El principio de tercio excluso presupone un principio lógico más básico -el llamado “principio de bivalencia”- que asegura que un enunciado tan sólo admite la doble posibilidad de ser considerado verdadero o falso, sin que quepa una tercera posibilidad al respecto.
Y es en virtud de ese principio por lo que el de tercio excluso se considera normalmente una “verdad lógica”: dado que X sería siempre un enunciado verdadero cuando no-X sea falso, y dado que la disyunción de esos dos enunciados es siempre verdadera con sólo que lo sea uno de sus miembros, el principio de tercio excluso será por tanto siempre verdadero. ¿Pero no cabría acaso discutir la estricta vigencia del principio de bivalencia y, por ende, la del principio de tercio excluso?

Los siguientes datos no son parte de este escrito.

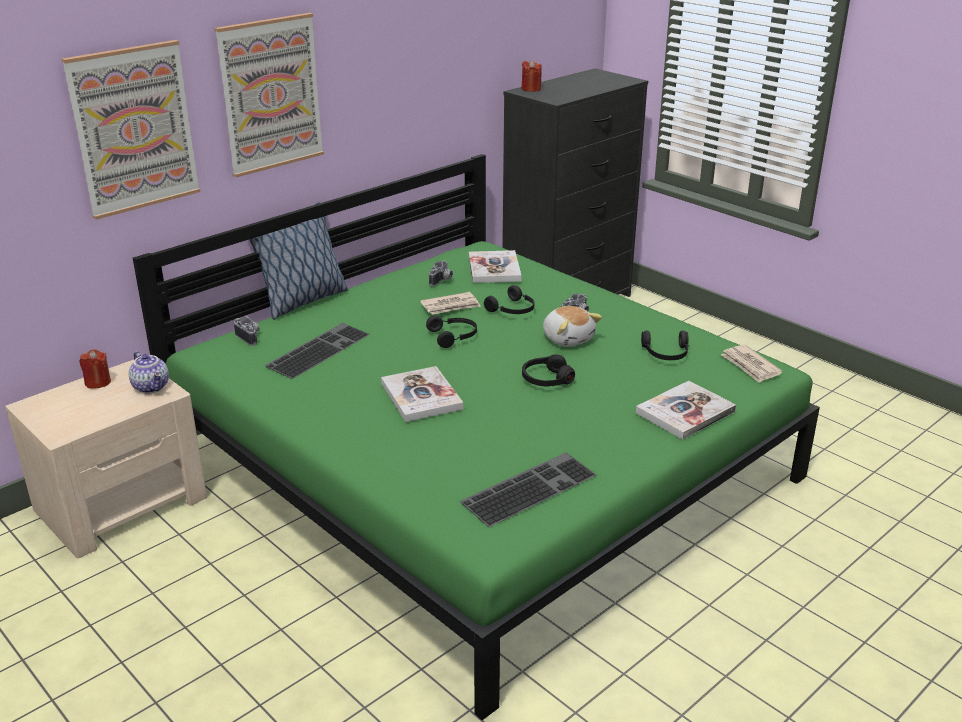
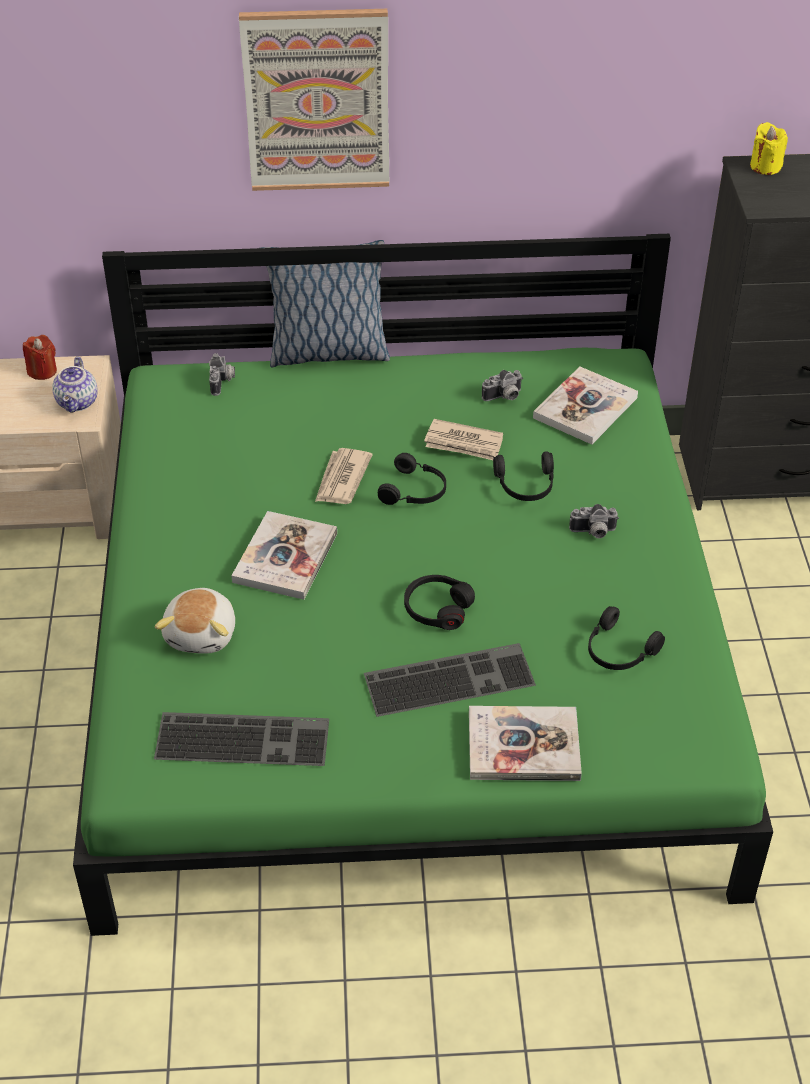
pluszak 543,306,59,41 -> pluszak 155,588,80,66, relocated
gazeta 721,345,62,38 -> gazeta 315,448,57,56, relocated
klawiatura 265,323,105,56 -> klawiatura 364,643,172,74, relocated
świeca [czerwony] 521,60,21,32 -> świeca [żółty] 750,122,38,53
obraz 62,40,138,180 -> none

Imaginemos que, en lugar, de preguntarnos si es cierto que hoy llueve o no llueve, nos da por preguntarnos si es cierto que “mañana lloverá” o “no lloverá”, donde esos enunciados son los que en literatura filosófica se conoce como enunciados relativos a “futuros contingentes”, es decir, relativos a acontecimientos futuros que igual podrían tener lugar que no tenerlo, puesto que no es ni necesario ni imposible que acontezcan. Si fuésemos pacientes, lo natural sería aplazar nuestra respuesta a aquella pregunta hasta mañana, esperando a ver qué pasa.
Pero la gracia del asunto está en abandonarse a la impaciencia lógica -aun si quizás no demasiado “lógica” para la gente que se tiene a sí misma por sensata- e intentar responderla, como mejor podamos, hoy.
Alguien podría decir que no sabemos si mañana lloverá ni si no lloverá, pero que sí sabemos que ocurrirá una cosa u otra: tertium non datur.
Y quien diga así estará admitiendo, como nosotros antes lo hemos hecho que la verdad del principio de tercio excluso se halla en función de la verdad de sus dos enunciados componentes, que en nuestro caso ya sabemos relativos a futuros contingentes.
Ahora bien, quien diga hoy que el enunciado “mañana volverá” es verdadero parece estar diciendo que es necesario que mañana llueva, de la misma manera que quien diga hoy que ese enunciado es falso, lo que convierte en verdadera a su negación, parece estar diciendo que es imposible que ocurra tal cosa.
De suerte que, tanto en un caso como en otro, nos la habríamos con futuros necesarios e imposibles, no con futuros contingentes, lo que contradiría palmariamente nuestra hipótesis de partida.
La paradoja de los futuros contingentes puede dar la impresión de una paradoja algo tonta, mas sus implicaciones están lejos de ser instrascendentes.
Suspender la vigencia del principio de tercio excluso, por aludir a una prmera de esas implicaciones posibles, no es ninguna tontería.
Es lo que hace por ejemplo el matemático intucionista cuando rehusa pronnciarse acerca de la naturaleza par o impar de la enésima cifra decimal de un número irracional hasta no haber ejecutado todas las operaciones necesarias para obtener aquella cifra.
Como tampoco es ninguna tontería la suspensión de la vigencia del principio de bivalencia, que
equivale en rigor a la introducción de la “indeterminación” como un tercer valor a añadir a los dos valores clásicos de la “verdad” y la “falsedad”.
Una lógica trivalente de ese género pudiera ser la preferida por el físico que desea formalizar la relación de incertidumbre que para la mecánica cuántica se deriva de la imposibilidad de determinar simultáneamente la posición y la velocidad de una partícula subatómica.
Pero, por lo demás, entre la verdad absoluta y la absoluta falsedad caben no sólo uno, sino múltiples peldaños intermedios, desde enunciados “más verdaderos que falsos” hasta enunciados “más falsos que verdaderos”, lo que abre paso a la construcción de lógicas trevalentes, pentavalentes, etc., etc. Y si admitiéramos una infinidad de esos peldaños, nada habrá que nos impida construir lógicas infinitamente polivalentes.